═════ Text excerpt
When the previous iteration of the Mitsubishi Strada debuted in 2005, people let out a collective gasp. With its design consisting of rounded edges and curved body panels, this thing looked unlike any of its slab-sided rivals. Even the bed was shaped irregularly, thanks to that swooping curved line where it meets the cab.
While the look had its own distinct charm as far as appearances were concerned, the automaker claims that the cab’s shape is functional. Instead of an uncomfortably upright back seat, the Strada’s unique J-line gave rear passengers a slightly reclined bench. In theory, it would allow the vehicle to function as a rugged utility truck and a cozy family hauler at the same time.
The current-generation Strada still has that J-line integrated into its design. But instead of looking like a fishbowl, the truck’s cab now has a handsomely chiseled profile. The front fascia now gets the Dynamic Shield treatment with its split headlight and fog light assemblies. The squared-off fender flares appear big enough to accommodate wheels and tires larger than the standard black 18-inch wheels. At the back, the cargo bed has large taillight clusters with an LED strip that gives the Strada a distinct look at night.
But then, we get to the Athlete variant. This is Mitsubishi’s answer to the lifestyle-oriented trucks that other manufacturers have. But instead of erring on the side of subtlety, the Strada has a large decal on the side that screams its variant name. It’s honestly a little too much for my taste, and a simple “Athlete” sticker on the side would’ve been better to complete the murdered-out look.
══════════
═════ Excerpted data
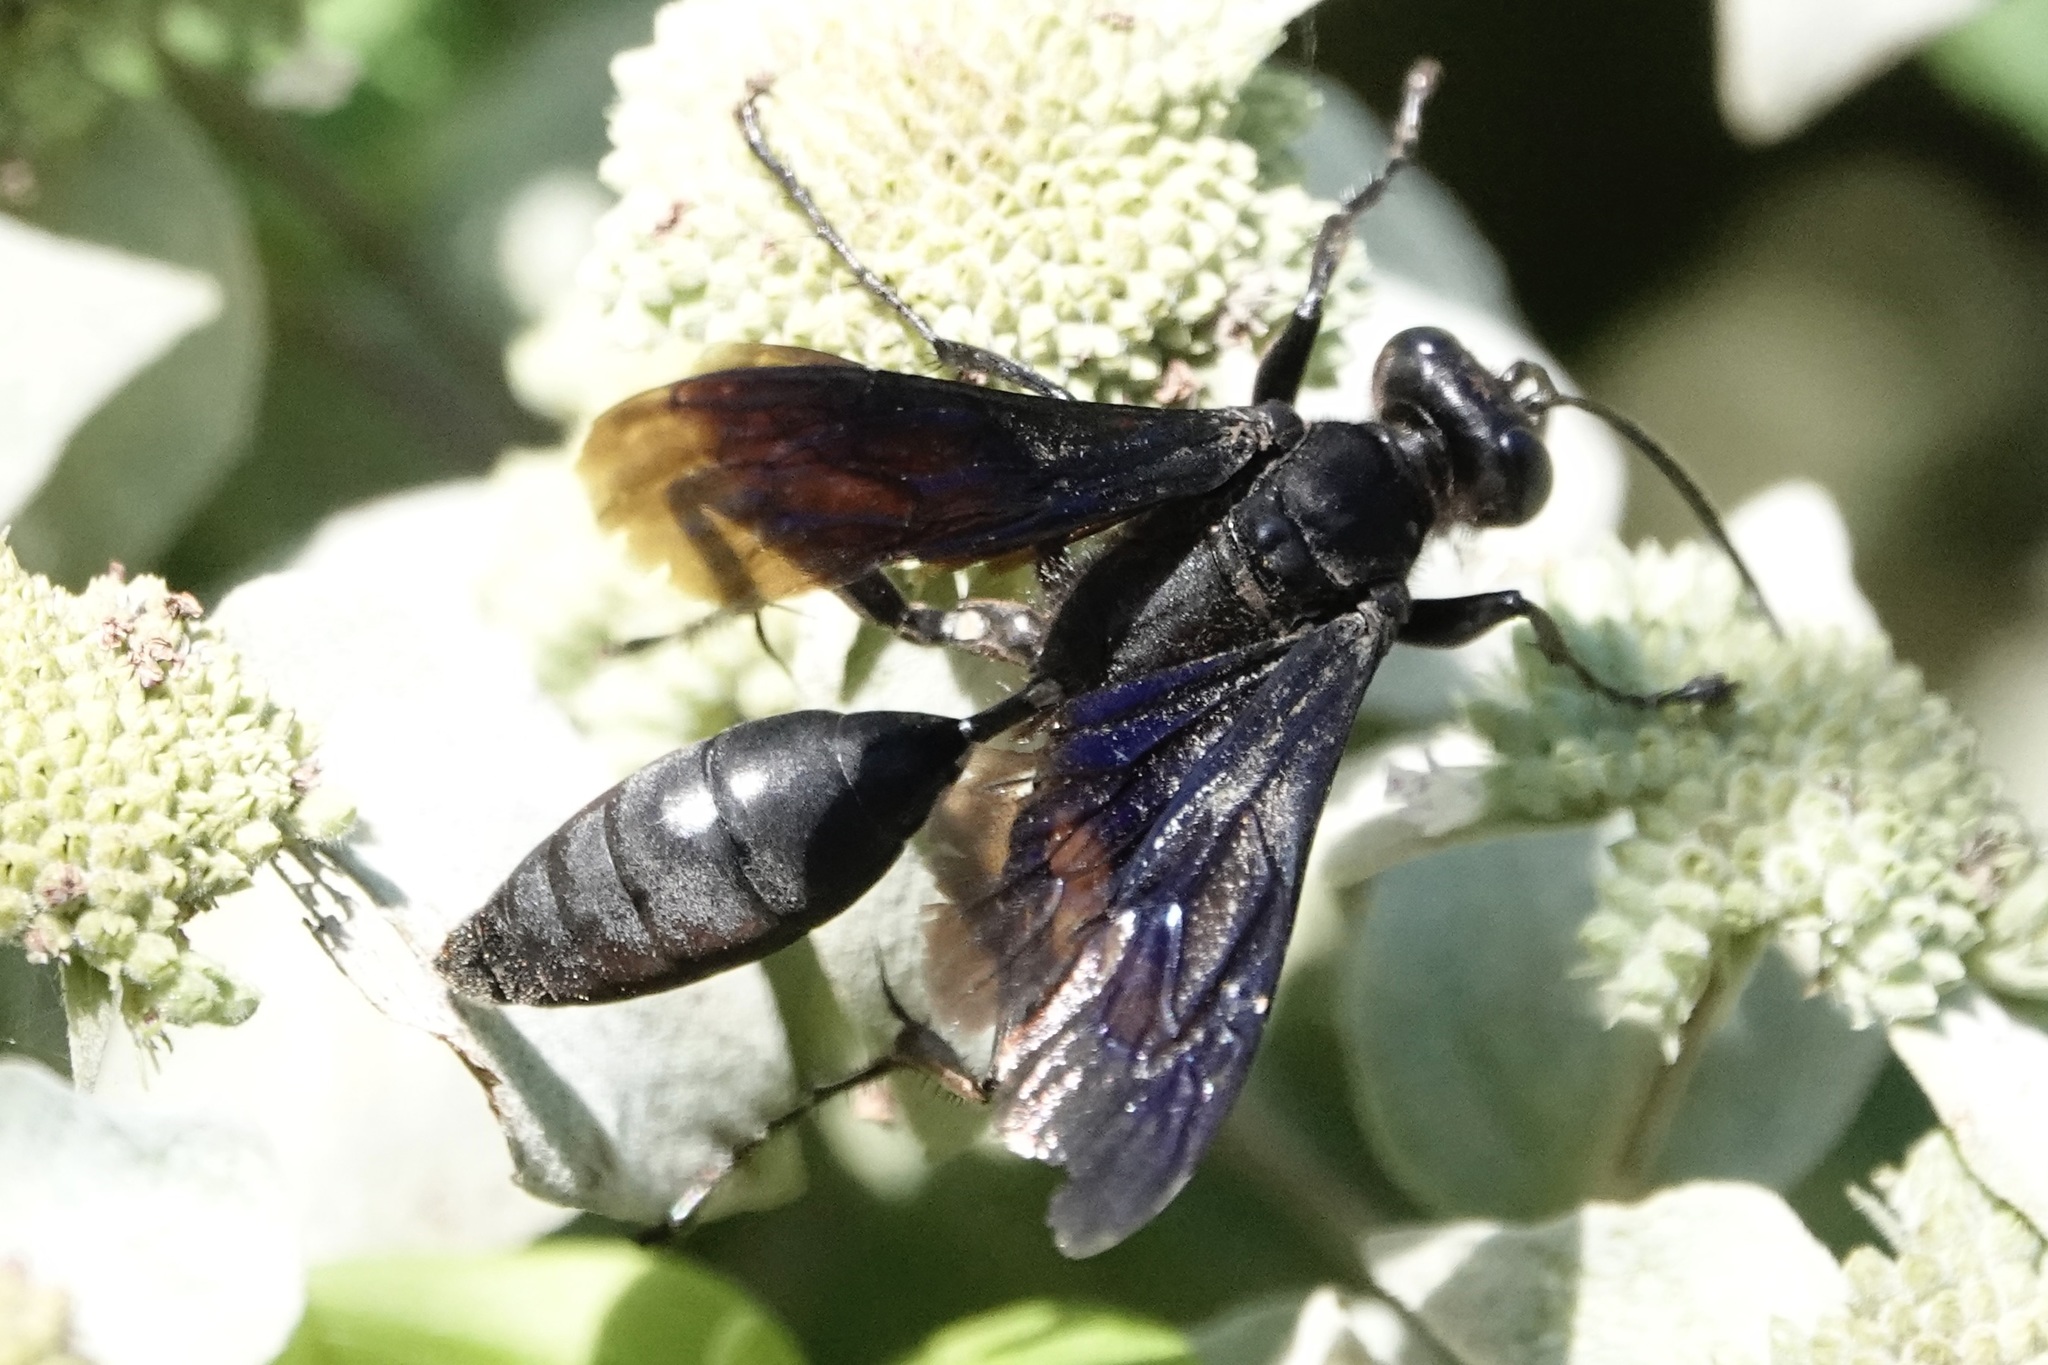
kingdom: Animalia
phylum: Arthropoda
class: Insecta
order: Hymenoptera
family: Sphecidae
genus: Sphex
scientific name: Sphex pensylvanicus
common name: Great black digger wasp
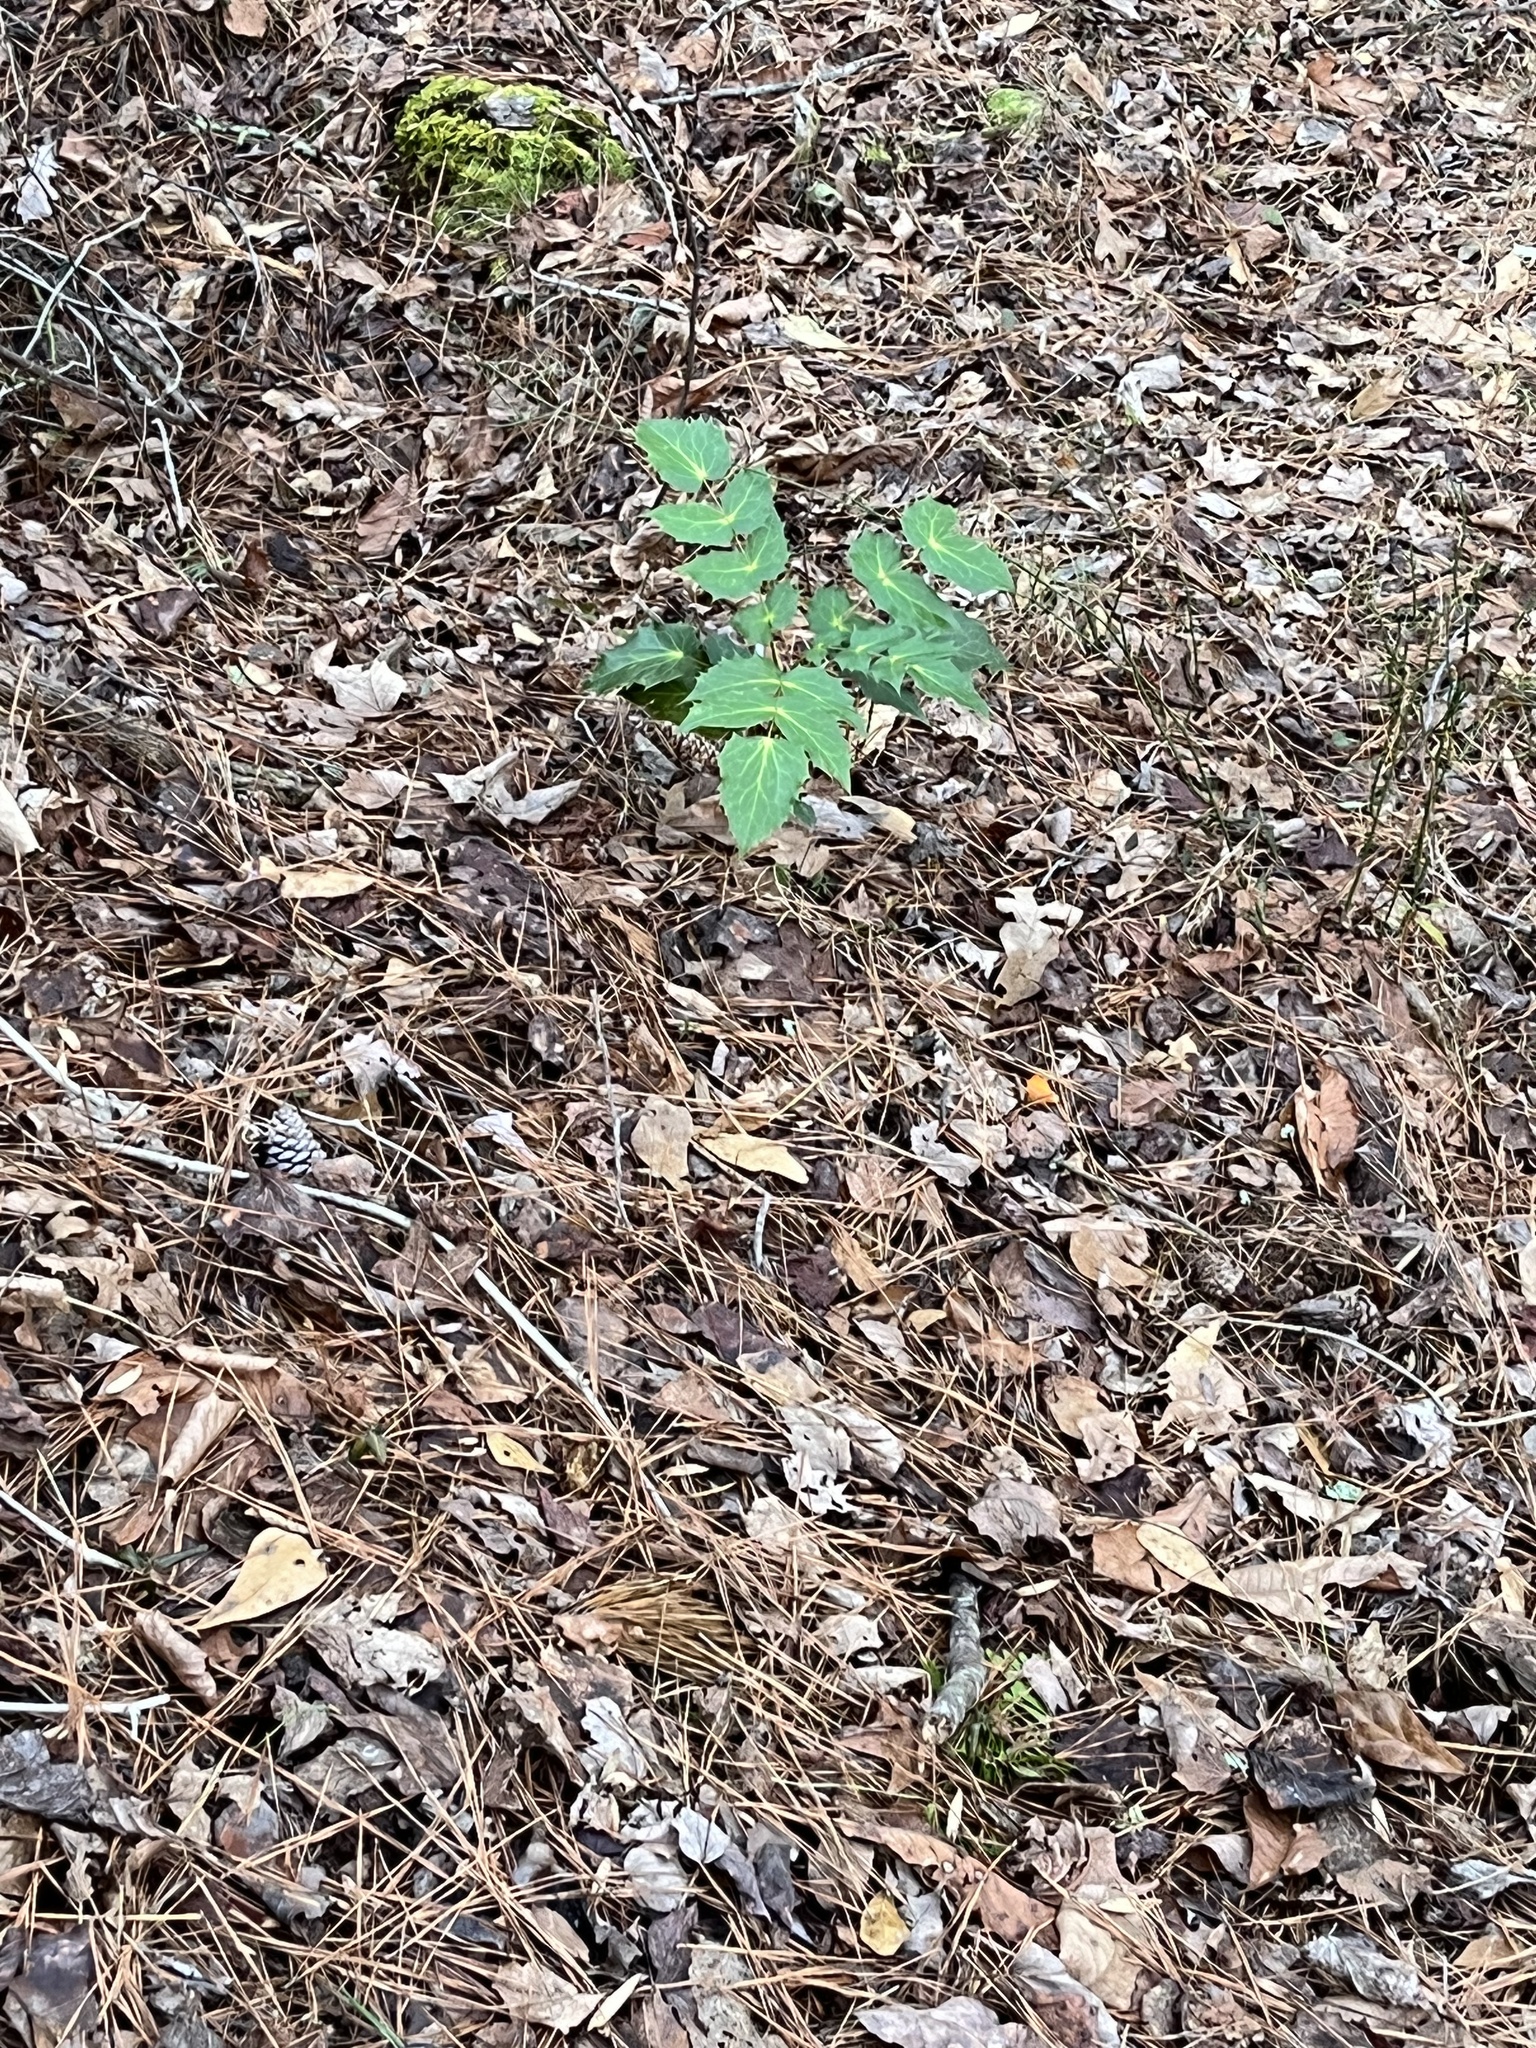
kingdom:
══════════
● **Requirement 1**
Copy every line of the listing word for word, but leave the pictures out.
● **Requirement 2**
Extend the piece on the Mitsubishi Strada past its last sentence.

● **Final answer 1**
kingdom: Animalia
phylum: Arthropoda
class: Insecta
order: Hymenoptera
family: Sphecidae
genus: Sphex
scientific name: Sphex pensylvanicus
common name: Great black digger wasp
kingdom:

● **Final answer 2**
Like with any other pickup truck, the Strada’s bed is nothing to write home about. It’s a square box that can accommodate anything from several sacks of cement to a solid base for a machine gun. But Mitsubishi wanted its truck to be just as comfortable for humans as it is capable when transporting cargo. And I think that’s what most pickup manufacturers tend to forget. People have feelings. They laugh, cry, and endlessly complain about how they were unceremoniously thrown around in the back seat of a rough-riding truck.
I’m not going to make any excuses for it: The Strada’s ride is still quite rough when the bed is unladen. But Mitsubishi has at least made the cab as pleasant as possible in order to make up for the suspension. The rear bench seat is a nice place to be. That J-line profile is once again working its magic to give passengers a sedan-like recline. Legroom is decent even for large guys like me, and the ceiling-mounted vents are a welcome touch especially on very hot days.
Part of the cabin’s inviting nature is that it’s inspired by the Montero Sport. It’s not similar, but it’s patterned after it. The Strada is first and foremost a utility vehicle, so the interior still has that workman vibe to it and that’s fine. There is an attempt to spruce it up with orange (or tan) accents. Once again, I personally prefer a subtler theme, and contrasting stitching would’ve been enough to inject a little color and spice.
While the Strada has advanced driver aids like automatic emergency braking and blind-spot monitoring, Mitsubishi could have upgraded its infotainment system. It sounds fine, but rivals already have device integration included in the package. Heck, even the humble Mirage G4 has Apple CarPlay and Android Auto.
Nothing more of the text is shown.